■ How to complete this task
Please find all lines in the data that hold the string "conector" and copy them.

■ Source records

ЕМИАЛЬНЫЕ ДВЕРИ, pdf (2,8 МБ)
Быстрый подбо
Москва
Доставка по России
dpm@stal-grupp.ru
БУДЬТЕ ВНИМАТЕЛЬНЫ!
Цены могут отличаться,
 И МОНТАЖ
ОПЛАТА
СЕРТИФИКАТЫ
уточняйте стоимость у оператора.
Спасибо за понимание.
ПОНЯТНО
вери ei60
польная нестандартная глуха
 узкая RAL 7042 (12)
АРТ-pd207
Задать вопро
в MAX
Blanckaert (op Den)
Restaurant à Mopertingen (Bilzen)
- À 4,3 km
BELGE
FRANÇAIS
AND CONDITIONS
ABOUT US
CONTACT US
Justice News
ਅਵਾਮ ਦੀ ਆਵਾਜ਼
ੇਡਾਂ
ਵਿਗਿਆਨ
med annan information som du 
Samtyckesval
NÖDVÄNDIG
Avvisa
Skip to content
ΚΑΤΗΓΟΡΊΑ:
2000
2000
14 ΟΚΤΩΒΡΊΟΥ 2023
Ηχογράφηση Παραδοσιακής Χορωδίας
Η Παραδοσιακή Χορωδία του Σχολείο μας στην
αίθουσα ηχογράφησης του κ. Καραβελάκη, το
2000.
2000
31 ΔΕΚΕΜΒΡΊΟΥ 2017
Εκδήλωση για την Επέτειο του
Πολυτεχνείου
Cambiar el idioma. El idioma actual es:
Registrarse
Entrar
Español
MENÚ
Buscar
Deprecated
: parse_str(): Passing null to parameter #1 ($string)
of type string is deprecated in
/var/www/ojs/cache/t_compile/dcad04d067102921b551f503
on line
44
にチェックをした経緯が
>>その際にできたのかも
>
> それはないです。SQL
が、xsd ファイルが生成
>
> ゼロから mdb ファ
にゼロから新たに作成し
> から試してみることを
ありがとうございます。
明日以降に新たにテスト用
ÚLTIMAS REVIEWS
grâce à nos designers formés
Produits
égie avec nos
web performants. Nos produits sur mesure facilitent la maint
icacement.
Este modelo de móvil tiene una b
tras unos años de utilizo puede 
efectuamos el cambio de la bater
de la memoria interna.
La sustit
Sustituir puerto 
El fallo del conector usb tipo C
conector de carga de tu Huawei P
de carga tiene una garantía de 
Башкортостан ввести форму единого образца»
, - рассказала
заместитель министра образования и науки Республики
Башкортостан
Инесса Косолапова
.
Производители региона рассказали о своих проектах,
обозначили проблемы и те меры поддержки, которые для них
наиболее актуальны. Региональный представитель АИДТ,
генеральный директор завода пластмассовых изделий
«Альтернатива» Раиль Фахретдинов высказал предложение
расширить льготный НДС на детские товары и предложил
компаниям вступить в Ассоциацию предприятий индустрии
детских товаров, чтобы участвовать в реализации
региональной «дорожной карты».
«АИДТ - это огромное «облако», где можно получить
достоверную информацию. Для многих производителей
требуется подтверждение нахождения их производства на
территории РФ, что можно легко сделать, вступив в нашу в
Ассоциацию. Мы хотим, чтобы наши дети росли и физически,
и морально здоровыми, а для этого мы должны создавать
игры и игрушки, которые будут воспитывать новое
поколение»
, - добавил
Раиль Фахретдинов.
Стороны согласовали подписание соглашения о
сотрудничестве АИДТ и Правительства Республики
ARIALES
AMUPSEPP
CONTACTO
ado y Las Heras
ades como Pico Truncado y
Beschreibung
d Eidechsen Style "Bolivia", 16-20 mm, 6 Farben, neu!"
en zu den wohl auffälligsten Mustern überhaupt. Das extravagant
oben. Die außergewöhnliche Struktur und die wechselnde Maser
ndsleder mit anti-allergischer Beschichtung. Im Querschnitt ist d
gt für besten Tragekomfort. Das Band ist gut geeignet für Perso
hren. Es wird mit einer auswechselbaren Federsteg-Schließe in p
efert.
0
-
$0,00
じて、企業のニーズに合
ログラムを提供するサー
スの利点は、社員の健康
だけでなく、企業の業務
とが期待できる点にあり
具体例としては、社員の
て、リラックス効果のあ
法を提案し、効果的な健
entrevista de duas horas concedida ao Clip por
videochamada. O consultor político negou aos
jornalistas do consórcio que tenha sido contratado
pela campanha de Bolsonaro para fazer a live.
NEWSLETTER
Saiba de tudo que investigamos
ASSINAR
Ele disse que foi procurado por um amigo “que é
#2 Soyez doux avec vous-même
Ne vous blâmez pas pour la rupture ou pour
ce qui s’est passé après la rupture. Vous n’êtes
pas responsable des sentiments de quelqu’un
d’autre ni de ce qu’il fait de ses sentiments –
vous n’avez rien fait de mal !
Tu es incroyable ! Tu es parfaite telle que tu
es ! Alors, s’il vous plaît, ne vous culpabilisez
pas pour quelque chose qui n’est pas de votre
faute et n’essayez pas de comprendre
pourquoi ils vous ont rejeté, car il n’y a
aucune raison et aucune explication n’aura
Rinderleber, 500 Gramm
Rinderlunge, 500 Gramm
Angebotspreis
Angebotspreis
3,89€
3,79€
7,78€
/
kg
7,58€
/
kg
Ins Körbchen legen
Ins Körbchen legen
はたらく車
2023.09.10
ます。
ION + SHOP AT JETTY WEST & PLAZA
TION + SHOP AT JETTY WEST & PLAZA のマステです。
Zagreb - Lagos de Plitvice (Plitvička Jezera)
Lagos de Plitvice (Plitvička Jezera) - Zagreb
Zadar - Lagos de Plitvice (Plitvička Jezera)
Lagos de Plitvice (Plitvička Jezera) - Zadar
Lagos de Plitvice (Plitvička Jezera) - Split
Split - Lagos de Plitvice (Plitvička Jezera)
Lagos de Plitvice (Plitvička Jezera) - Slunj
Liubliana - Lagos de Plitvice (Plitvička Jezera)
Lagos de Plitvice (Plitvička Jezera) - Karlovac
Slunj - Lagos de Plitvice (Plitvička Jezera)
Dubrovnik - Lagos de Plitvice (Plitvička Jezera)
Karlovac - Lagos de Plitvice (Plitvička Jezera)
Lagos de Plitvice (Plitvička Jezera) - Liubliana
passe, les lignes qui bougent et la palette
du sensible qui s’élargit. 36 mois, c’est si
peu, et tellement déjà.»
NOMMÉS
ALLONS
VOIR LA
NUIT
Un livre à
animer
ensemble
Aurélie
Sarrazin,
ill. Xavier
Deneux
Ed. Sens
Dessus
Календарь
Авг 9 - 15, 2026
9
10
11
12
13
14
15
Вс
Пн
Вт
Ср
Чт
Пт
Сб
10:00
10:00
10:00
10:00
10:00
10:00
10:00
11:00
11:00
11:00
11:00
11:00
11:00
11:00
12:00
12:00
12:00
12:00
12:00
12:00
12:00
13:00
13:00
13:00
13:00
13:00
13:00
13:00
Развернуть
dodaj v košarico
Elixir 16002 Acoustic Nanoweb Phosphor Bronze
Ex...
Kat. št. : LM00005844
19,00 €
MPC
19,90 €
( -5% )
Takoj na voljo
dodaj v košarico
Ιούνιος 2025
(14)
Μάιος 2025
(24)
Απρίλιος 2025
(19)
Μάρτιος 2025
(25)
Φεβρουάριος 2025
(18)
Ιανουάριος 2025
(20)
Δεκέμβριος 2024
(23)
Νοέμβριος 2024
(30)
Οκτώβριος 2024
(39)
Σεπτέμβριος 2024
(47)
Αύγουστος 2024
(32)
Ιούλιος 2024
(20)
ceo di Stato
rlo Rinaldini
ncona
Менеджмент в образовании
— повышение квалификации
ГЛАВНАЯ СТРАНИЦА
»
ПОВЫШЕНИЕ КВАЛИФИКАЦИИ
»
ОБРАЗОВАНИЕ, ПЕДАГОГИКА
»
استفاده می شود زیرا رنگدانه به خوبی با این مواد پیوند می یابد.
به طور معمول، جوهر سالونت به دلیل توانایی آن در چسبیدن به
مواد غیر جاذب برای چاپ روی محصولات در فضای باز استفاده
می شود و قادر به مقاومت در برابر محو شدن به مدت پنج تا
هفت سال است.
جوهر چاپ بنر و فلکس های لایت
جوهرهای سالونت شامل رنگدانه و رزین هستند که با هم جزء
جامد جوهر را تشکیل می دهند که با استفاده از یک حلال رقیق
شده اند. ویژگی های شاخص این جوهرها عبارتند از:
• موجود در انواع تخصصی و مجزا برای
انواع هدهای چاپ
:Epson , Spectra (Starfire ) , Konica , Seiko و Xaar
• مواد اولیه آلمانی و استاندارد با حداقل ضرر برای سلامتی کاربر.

■ The answer
El fallo del conector usb tipo C
conector de carga de tu Huawei P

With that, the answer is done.